The Baz Bus took us the short journey down to Durban where I had booked an overnight stay at a backpackers hostel prior to picking up another Bus through the hilly Transkei countryside. After unpacking I asked for a restaurant recommendation. Reeling off the names of a few, mostly within a short distance of the hostel we made for the exit. "You can't walk; it's too dangerous after dark. I'll get a taxi for you" said the guy on reception. Not being accustomed to such restrictions throughout our time in Southern Africa I opted to have pizza delivered to the hostel; welcome to Durban. Looking out over the city from the hostel balcony I realised for the first time how the bustling streets which we had witnessed upon our arrival had quickly turned into a ghost town as darkness descended. The city had become a 'no go' area for tourists and most of its residents irrespective of race.

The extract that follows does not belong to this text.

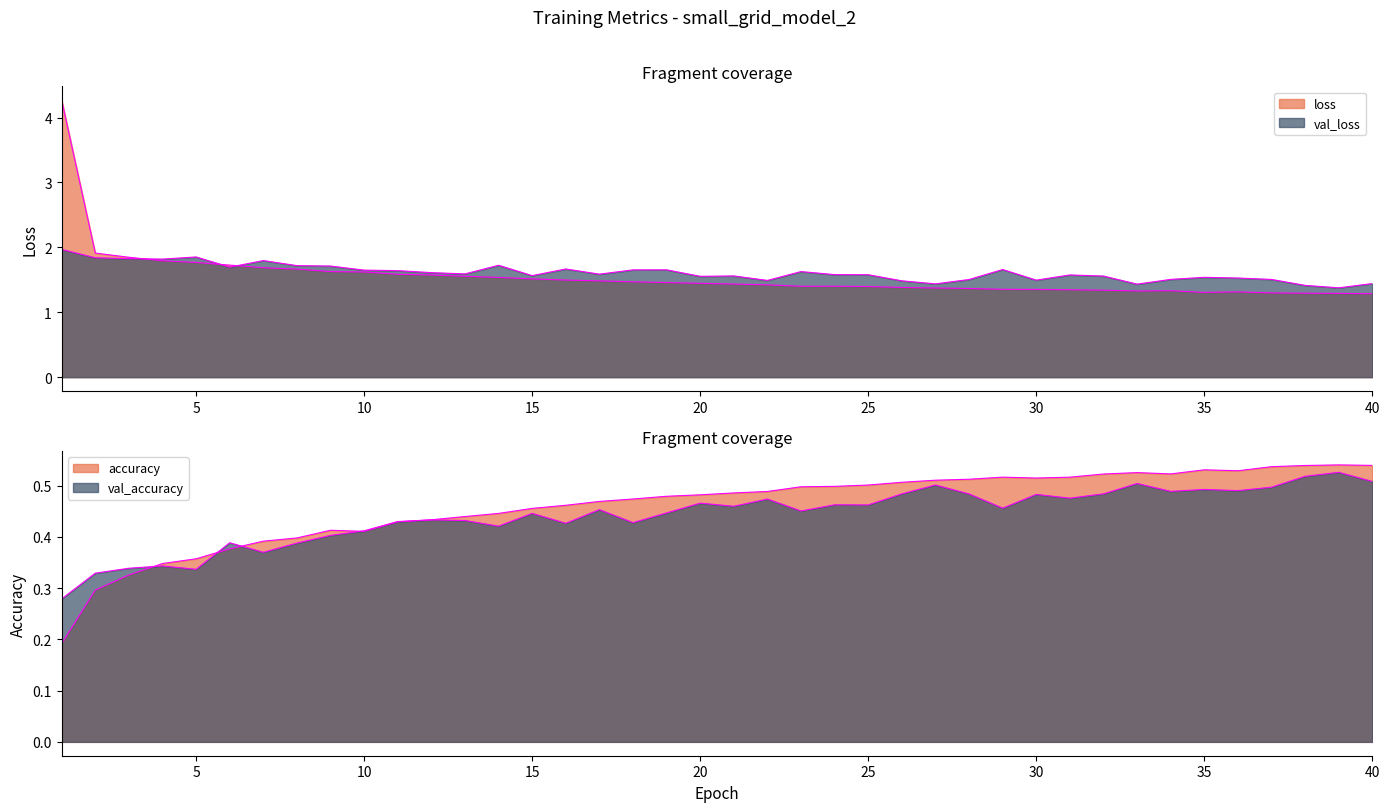

What is the value of the loss point at the 17th from the left?

1.5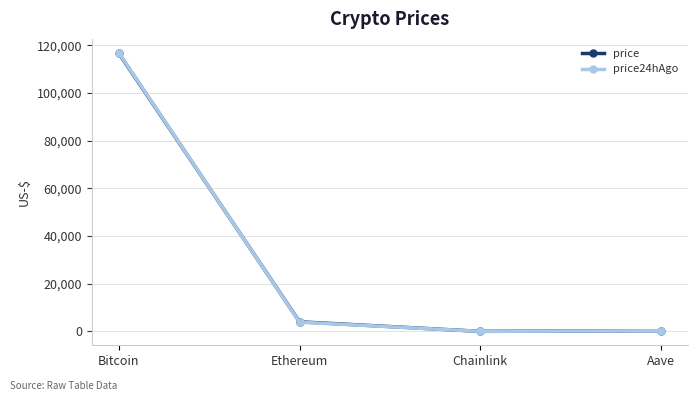

After their last crossing, which series has the higher values: price or price24hAgo?

price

The next morning we were picked up by the Baz Bus nice and early and taken on the long drive to Umtata, the main town in the Transkei. Port St John on The Wild Coast was our ultimate destination. Owing to the deliberate policy of under-development during the apartheid years, it has paradoxically been beneficial in attracting visitors to the area with its fascinating coastline and treacherous waters stretching some three hundred kilometres south wards to East London. A small tourist industry has begun to emerge.
The Amaponda Backpackers hostel proved to be an enchanting place to park up for a few days. A couple of progressive South Africans were in the process of developing it with the help of passing backpackers from around the world. A builder from London; a general dogsbody from Canada and a gardener from Germany. All were busily engaged on various tasks in exchange for freeboard and lodgings. A pattern witnessed throughout the trip.
The highlight of the visit to Port St John was the four kilometres canoeing journey up the river. I was paired with an experienced South African guy whilst Mary shared a canoe with the Canadian dogsbody. This was a 'first' for both of us and although we both got pretty wet owing to our inability to use the paddles properly it remains a memorable experience.
The last evening was spent supping beer and listening to drumming skilfully demonstrated by the barman in-between sales and Richard, a builder up from Port Elizabeth to carry out some of the more skilful operations during the reconstruction phase. Richard exhibited sound building skills so I was not surprised to hear him recite the story of a guy he had done some work for in the recent past who had paid him well over the agreed price.
The glorious landscape and coastline of this part of South Africa continued to enchant me. Nelson Mandela's house lay on the road leading southwards. Built by the ANC it had been constructed at the request of Mandela with surrounding walls to resemble those of Polsmoor Prison where he had been incarcerated by the regime. It was here that the BBC Ground force team led by Alan Titchmarsh had created a garden at the request of Mandela's wife, the widow of the late Samara Machel, President of Mozambique. It had been secretly organised during one of Mandela's frequent absences abroad.